Equating the strain energy of the beam to the work done by W, we have
\frac{24 E I}{L^{3}} y_{m}^{2}=W\left(h+y_{m}\right) (1)
a. Maximum Deflection of Point C. From the given data we have
E I=\left(73 \times 10^{9} Pa \right) \frac{1}{12}(0.04 m )^{4}=15.573 \times 10^{3} N \cdot m ^{2}L = 1 m h = 0.040 m W = mg = (80 kg) (9.81 m/s²) = 784.8 N
Substituting into Eq. (1), we obtain and solve the quadratic equation
\left(373.8 \times 10^{3}\right) y_{m}^{2}-784.8 y_{m}-31.39=0 y_{m}=10.27 mm
b. Maximum Stress.

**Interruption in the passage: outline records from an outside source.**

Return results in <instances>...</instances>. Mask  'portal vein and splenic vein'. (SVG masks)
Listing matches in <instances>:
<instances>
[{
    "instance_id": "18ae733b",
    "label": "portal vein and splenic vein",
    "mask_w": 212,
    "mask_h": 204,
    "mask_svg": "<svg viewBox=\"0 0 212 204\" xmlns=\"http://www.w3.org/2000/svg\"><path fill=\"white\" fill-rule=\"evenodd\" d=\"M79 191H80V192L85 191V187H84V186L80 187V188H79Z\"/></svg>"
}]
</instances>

The value of P_{m} is
P_{m}=\frac{48 E I}{L^{3}} y_{m}=\frac{48\left(15.573 \times 10^{3} N \cdot m \right)}{(1 m )^{3}}(0.01027 m ) P_{m}=7677 N
Recalling that s _{m}=M_{\max } c / I and M_{\max }=\frac{1}{4} P_{m} L, we write
s _{m}=\frac{\left(\frac{1}{4} P_{m} L\right) c}{I}=\frac{\frac{1}{4}(7677 N )(1 m )(0.020 m )}{\frac{1}{12}(0.040 m )^{4}} s _{m}=179.9 MPa
An approximation for the work done by the weight of the block can be obtained by omitting y_{m} from the expression for the work and from the right-hand member of Eq. (1), as was done in Example 11.07. If this approximation is used here, we find y_{m}= 9.16 mm; the error is 10.8%. However, if an 8-kg block is dropped from a height of 400 mm, producing the same value of Wh, omitting y_{m} from the right-hand member of Eq. (1) results in an error of only 1.2%. A further discussion of this approximation is given in Prob. 11.70.